McCormack’s style is a departure from convention. For example, he uses a series of parentheses to illustrate a swatch of cloth whereby the curve in the "(" represents the thread in a stitched paper. Original and raw when later the physical metaphor is bold: blood on the stitching through the page.
The question I had to ask: Is thirty-four pages worth the effort to build up to a character gimmick? That famous line from Stephen King’s The Shining comes to mind “All work and no play, makes Jack a dull boy.” So for me, it can be, but I’m a punctuation nerd. I’m the guy who is still fascinated by Wayne Koestenbaum’s Hotel Theory (Soft Skull Press 2007) where two stories are told simultaneously on two columns per page. One of the two Koestenbaum’s stories doesn’t use the words “a”, “an” or “the”. So I’m open to a lot. As for The Show that Smells, it needed a bigger payoff. I can make ANSI graphics of boobs to put on the splash page of my circa 1989 Wildcat BBS system, but character play doesn’t equate to automatic coolness.
There may have been a larger metaphor another reader might have unlocked. Someone else may have turned the key of McCormack’s prose to discover the next Faulkner within, or maybe even discover it was one big great poop joke. As for me, I couldn’t find it. I might have missed it during the rather extensive section of strange sexual scenes, grouped together and seemeingly out of place. No sexual tension and then bang. If however, you are a reader looking for the possible reward of unlocking its secrets while enjoying reading about vampire oral, you might really enjoy the text.
The assonance and comical alliteration were sometimes worth the ramping up. “‘Beans bedammed,’ I say sweeping them aside with my brogue.” I couldn’t help but hope there was a treasure at the end; I would have been thrilled, I would have been rewarded. And then I hit the third section which included paragraphs like, “At my vampire carnival, candy apples will be candy babies. Hot dogs stuffed will be stillborns. Baby hamburgers, Baby back ribs, Bar-b-que? Baby-que!” And phrases like, “At my vampire carnival, buy bubble gum made from a baby’s tongue. Root beer! My secret ingredients are sassafras, nutmeg – and baby!” It’s an amusing passage, but contained in a series of five pages dedicated to prose of baby death. It’s not my bag. One or two dead baby references: funny. A string of over a dozen? It reminded me of a Seth Macfarlane routine gone wrong.
McCormack’s sentences are structured, the story ordered, and his details are bizarrely original. “Sputum smells like socks. From her purse she pulls out a bottle. He sticks the neck up his nose. Chanel N°.5. ‘Never,’ he says.” I like the idea of vampires in a mirror maze.

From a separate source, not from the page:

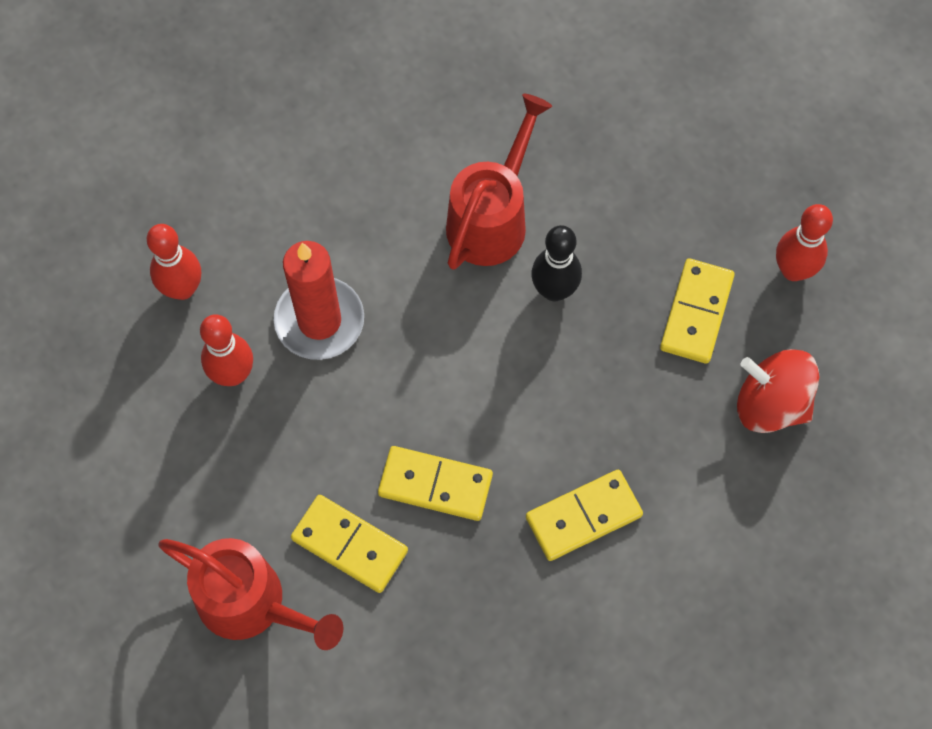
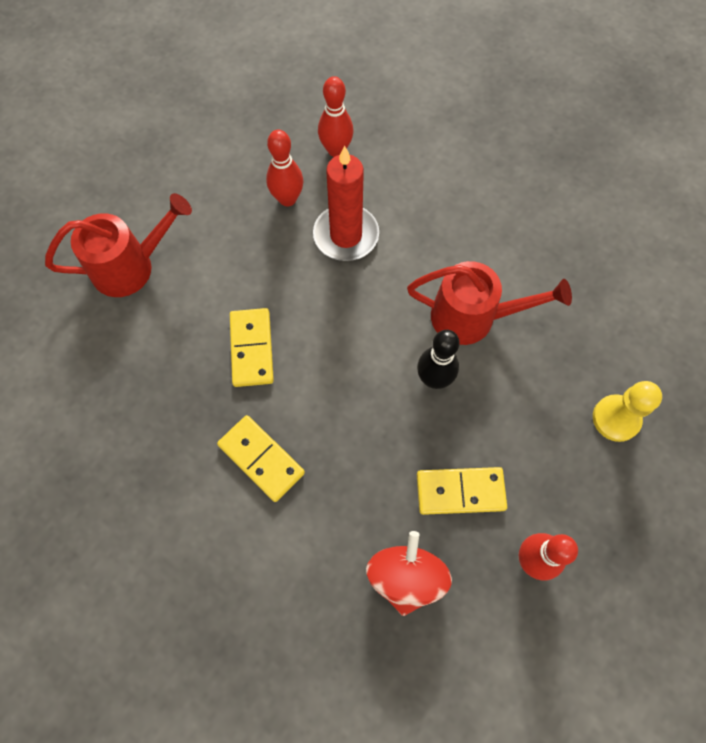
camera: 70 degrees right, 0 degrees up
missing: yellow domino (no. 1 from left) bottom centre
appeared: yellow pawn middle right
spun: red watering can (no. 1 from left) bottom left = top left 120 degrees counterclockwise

It deserves to be integrated into carnie folklore. Is it worth the admission price? Not for me. Is it too experimental for a mainstream audience? Yes.
Derek McCormack’s other works include: Dark Rides (Gutter Press 1996), Wild Mouse (with Chris Chambers, Pedlar Press 1998), Halloween Suite (Pas de chance, 1998), Wish Book (Gutter Press, 1999), Western Suit (Pas de chance 2001), The Haunted Hillbilly (Soft Skull 2004), Grab Bag (Akashic Books 2004), Christmas Days (House of Anansi Press 2006). None of which broke him into the main stream. The Show That Smells,, also published by Akashic, will not change his niche status, but I’m sure we’ll see more from the author.
Toward the end my thoughts drifted, remembering a fun line from earlier in the text, “Mirror mazes don’t have fire exits.” Unfortunately books don’t either.
Bruce Seymour is a writer from New Haven, CT.